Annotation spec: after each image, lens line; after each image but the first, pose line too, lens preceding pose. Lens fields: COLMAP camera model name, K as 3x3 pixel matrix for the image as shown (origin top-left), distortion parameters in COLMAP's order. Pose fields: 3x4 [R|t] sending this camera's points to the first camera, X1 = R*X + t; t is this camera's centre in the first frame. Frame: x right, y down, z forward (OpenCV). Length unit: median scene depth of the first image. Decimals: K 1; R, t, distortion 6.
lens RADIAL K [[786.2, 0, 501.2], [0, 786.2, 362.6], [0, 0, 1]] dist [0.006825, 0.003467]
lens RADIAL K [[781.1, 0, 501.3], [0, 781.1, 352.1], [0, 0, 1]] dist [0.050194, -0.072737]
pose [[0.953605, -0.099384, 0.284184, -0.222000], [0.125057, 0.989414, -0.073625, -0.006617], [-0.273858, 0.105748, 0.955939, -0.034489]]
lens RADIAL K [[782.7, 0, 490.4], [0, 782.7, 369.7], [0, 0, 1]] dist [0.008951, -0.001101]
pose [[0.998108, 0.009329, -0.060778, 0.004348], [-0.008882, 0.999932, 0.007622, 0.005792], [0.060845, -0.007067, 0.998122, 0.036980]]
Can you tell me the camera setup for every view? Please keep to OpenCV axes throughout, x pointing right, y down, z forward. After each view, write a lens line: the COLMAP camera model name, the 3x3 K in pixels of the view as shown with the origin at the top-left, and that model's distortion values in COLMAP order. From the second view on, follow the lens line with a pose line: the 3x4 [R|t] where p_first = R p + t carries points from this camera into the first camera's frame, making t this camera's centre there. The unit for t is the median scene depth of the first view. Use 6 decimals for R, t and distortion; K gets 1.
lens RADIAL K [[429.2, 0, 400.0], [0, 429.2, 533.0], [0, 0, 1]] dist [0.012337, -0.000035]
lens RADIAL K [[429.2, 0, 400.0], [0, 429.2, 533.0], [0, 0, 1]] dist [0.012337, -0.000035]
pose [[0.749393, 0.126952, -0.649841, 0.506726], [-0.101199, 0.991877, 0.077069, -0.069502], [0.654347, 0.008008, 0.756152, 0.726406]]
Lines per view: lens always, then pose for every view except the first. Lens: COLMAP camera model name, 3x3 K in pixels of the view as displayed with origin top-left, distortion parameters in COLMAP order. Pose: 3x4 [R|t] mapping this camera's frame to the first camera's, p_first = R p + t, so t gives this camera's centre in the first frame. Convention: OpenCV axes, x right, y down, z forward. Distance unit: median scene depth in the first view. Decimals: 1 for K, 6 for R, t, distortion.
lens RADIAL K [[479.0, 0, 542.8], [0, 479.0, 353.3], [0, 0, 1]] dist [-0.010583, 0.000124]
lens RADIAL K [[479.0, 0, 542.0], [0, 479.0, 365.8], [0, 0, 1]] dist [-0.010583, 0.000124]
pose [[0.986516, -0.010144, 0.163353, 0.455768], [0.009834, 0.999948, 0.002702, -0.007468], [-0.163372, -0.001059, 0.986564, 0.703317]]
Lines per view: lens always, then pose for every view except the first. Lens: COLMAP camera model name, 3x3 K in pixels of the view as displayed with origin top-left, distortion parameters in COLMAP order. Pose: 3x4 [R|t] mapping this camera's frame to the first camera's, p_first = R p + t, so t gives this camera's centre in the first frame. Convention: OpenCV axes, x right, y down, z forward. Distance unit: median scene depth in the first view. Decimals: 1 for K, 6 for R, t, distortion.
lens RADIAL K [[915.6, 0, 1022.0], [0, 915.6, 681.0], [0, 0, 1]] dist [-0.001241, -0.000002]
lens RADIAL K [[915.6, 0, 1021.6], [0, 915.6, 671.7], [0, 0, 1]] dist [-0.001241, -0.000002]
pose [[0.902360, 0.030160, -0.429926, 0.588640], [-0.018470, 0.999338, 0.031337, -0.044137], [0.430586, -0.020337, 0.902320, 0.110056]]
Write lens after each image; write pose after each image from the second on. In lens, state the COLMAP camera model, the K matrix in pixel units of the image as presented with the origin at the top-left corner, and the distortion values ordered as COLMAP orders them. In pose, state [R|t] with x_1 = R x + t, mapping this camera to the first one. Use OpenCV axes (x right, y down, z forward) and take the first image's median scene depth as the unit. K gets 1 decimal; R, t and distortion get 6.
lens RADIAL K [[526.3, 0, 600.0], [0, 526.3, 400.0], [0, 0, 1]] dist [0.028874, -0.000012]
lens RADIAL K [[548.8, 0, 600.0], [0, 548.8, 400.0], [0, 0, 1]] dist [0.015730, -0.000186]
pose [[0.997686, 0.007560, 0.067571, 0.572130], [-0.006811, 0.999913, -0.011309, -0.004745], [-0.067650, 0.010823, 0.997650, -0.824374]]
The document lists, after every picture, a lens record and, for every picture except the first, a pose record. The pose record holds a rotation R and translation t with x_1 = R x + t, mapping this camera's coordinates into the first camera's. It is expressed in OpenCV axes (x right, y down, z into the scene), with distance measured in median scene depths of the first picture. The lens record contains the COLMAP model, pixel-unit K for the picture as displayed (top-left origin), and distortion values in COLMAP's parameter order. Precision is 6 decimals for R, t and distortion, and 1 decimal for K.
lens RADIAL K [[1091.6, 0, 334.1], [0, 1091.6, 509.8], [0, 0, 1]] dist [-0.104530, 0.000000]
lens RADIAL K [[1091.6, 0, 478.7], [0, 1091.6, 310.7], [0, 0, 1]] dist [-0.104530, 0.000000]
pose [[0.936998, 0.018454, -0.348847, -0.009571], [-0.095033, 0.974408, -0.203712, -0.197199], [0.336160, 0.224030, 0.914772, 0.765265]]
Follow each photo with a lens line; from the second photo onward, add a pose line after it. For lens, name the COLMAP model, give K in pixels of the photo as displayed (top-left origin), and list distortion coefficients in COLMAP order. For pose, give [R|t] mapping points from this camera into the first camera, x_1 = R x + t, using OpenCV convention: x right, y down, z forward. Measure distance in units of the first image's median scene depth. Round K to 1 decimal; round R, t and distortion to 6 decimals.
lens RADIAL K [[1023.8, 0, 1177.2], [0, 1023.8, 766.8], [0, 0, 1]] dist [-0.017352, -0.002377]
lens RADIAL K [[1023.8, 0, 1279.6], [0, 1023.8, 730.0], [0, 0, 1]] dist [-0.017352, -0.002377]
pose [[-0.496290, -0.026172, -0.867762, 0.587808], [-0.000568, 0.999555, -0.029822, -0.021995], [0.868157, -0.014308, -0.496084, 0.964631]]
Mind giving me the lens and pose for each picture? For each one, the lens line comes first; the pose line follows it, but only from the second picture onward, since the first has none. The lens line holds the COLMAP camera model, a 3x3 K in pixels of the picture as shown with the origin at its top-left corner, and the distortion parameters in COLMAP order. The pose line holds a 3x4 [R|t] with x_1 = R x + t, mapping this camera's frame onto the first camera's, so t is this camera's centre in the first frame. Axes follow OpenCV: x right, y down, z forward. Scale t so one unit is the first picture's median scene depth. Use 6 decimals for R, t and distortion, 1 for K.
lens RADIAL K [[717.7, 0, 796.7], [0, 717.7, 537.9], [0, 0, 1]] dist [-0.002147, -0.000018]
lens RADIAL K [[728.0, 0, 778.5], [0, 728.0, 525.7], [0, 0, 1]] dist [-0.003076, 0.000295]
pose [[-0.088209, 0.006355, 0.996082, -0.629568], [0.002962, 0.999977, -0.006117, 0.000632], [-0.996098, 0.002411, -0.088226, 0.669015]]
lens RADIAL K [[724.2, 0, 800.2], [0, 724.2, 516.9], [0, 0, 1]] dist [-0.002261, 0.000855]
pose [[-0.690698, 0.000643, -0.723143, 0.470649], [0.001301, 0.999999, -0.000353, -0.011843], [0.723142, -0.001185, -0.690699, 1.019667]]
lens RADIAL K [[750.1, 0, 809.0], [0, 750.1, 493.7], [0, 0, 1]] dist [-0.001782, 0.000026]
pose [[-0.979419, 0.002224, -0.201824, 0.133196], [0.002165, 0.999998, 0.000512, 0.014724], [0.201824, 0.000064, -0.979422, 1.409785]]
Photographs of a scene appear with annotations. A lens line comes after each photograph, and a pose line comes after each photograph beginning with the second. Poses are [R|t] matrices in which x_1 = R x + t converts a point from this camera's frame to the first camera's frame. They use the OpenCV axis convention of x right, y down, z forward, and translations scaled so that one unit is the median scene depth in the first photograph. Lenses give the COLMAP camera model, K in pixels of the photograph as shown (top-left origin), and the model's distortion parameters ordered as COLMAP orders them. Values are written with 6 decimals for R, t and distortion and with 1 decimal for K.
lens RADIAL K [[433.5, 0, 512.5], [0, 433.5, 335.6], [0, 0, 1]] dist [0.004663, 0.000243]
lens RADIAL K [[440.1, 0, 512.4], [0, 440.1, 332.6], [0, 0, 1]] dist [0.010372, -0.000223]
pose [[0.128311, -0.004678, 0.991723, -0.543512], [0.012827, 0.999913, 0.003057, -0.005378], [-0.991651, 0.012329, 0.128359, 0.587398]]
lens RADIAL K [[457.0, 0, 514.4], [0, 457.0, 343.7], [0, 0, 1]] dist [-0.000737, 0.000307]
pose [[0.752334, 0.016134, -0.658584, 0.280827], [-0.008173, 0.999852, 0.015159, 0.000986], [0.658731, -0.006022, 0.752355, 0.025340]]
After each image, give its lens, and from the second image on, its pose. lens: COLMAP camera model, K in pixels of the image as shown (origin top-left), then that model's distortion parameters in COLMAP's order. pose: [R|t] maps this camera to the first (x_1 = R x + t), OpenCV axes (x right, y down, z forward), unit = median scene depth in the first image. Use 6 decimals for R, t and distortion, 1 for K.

-----

> WHAT YOU NEED TO DO:
Set down again, unchanged, every line of the listing from its first line through the line containing "dist [0.050194, -0.072737]".

> EXERCISE RESULT:
Annotation spec: after each image, lens line; after each image but the first, pose line too, lens preceding pose. Lens fields: COLMAP camera model name, K as 3x3 pixel matrix for the image as shown (origin top-left), distortion parameters in COLMAP's order. Pose fields: 3x4 [R|t] sending this camera's points to the first camera, X1 = R*X + t; t is this camera's centre in the first frame. Frame: x right, y down, z forward (OpenCV). Length unit: median scene depth of the first image. Decimals: K 1; R, t, distortion 6.
lens RADIAL K [[786.2, 0, 501.2], [0, 786.2, 362.6], [0, 0, 1]] dist [0.006825, 0.003467]
lens RADIAL K [[781.1, 0, 501.3], [0, 781.1, 352.1], [0, 0, 1]] dist [0.050194, -0.072737]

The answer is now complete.